Challenges by the Dissent
In her dissent, the late Justice Ginsburg challenged the necessity of the Court’s Free Exercise analysis. In her opinion, Supreme Court precedent required that a Petitioner demonstrate how “differential treatment” burdened their religious exercise. Because the Montana Supreme Court’s decision invalidated the scholarship program in its entirety (impacting all private school students, religious and non-religious), in her view, the State’s constitutional violation had been remedied without Supreme Court action.
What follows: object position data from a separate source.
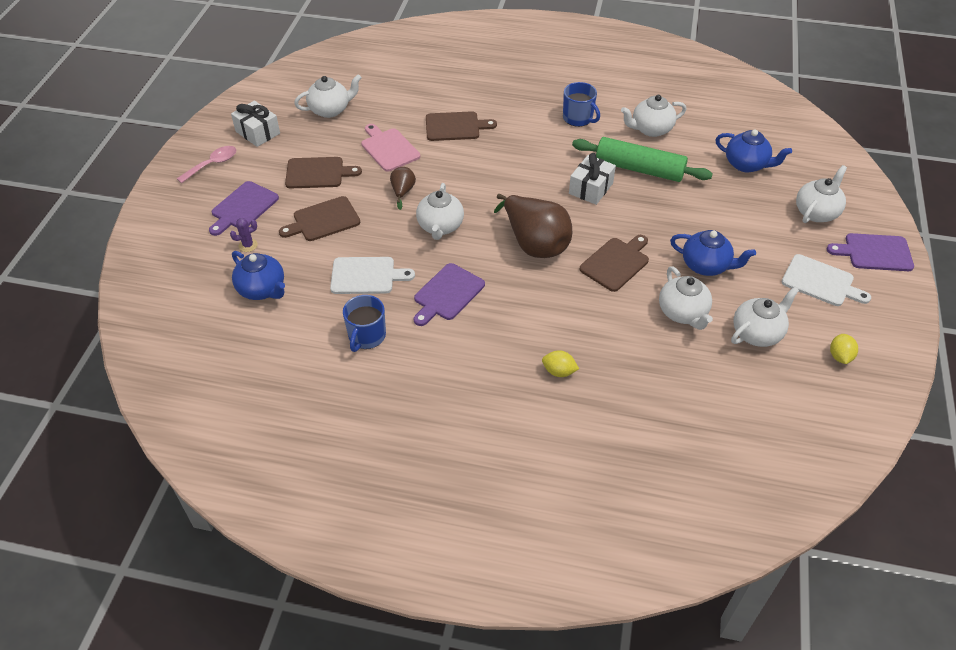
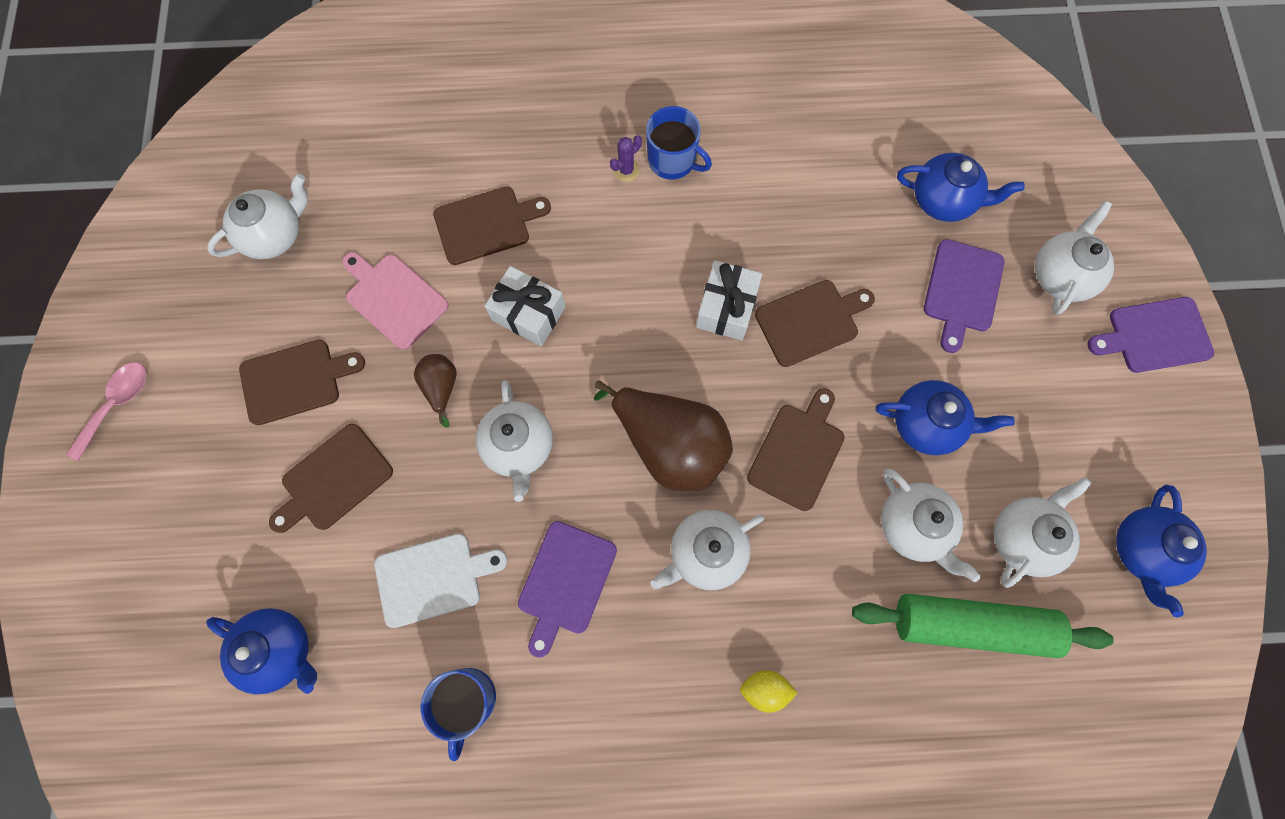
camera: 15 degrees left, 25 degrees up
(243, 207) = (197, 486): purple cutting board -> purple cutting board (962, 290)
(248, 245) = (229, 564): purple cactus -> purple cactus (626, 170)
(257, 132) = (170, 314): white gift -> white gift (528, 313)
(639, 169) = (788, 249): green rolling pin -> green rolling pin (971, 625)
(643, 204) = (810, 321): none -> brown cutting board
(651, 129) = (787, 158): white teapot -> white teapot (706, 552)
(821, 282) = (1091, 413): white cutting board -> none
(840, 356) = (1142, 550): yellow lemon -> blue teapot

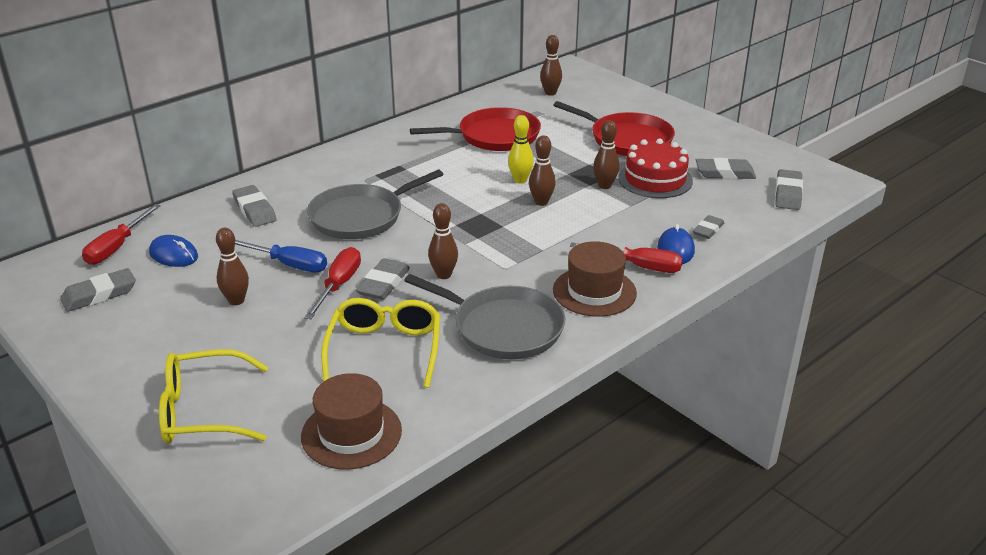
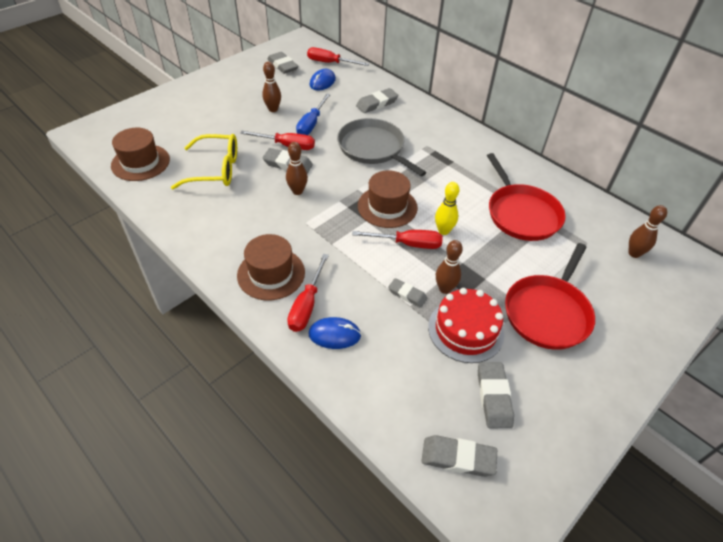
camera: 85 degrees right, 15 degrees up
(204, 411) = (174, 112): yellow glasses -> none
(478, 211) = (387, 207): none -> brown hat
(503, 328) = (230, 222): grey pan -> none
(541, 202) = (407, 244): brown bowling pin -> red screwdriver
(708, 230) = (371, 365): grey eraser -> grey eraser (407, 295)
Another dissent, authored by Justice Breyer, questioned the Majority’s reliance on Trinity Lutheran. Justice Breyer distinguished Espinoza from Trinity Christian, finding the facts in Espinoza closer to the Locke v. Davey, 540 U.S. 712, 124 S. Ct. 1307 (2003). In Locke, the Supreme Court upheld a Washington State law that “offered taxpayer-funded scholarships to college students” on the condition that they “not pursue degrees that were ‘devotional in nature or designed to induce religious belief.’” The Court reasoned that Washington’s program was permissible under the Free Exercise Clause because the State had chosen not “to fund a distinct category of instruction” that was “essentially religious.” In Justice Breyer’s opinion, like in Locke, the Montana legislature had decided not to fund a scholarship program for a religious education designed primarily to “induce religious faith,” which was quantifiably different than Trinity Christian, where a state decided to exclude a religious pre-school from obtaining funds for improving playground equipment.
Back to Court in Montana
Montana’s state courts and legislature are now left to reconcile the future of tuition assistance programs for parents of private school children in Montana. The Court’s holding in Espinoza makes clear that parents of private religious schools should be on equal footing with parents of non-religious private schools in the receipt of public aid allocated by the State’s legislature. However, as both the majority and the dissent recognized, government funded tuition assistance for private schools is not mandatory under state or federal law, and Montana’s legislature may very well abandon or re-write central provisions of the scholarship program altogether.
For now, Espinoza continues to refine the contours of the Court’s private school-public aid jurisprudence within the joints of the Establishment Clause and the Free Exercise Clause, providing fodder for further experimentation of taxpayer subsidy programs for non-public schools across the country.
* The author is a graduate of the UNC School of Law and former Executive Editor at FALR who practices education law in North Carolina.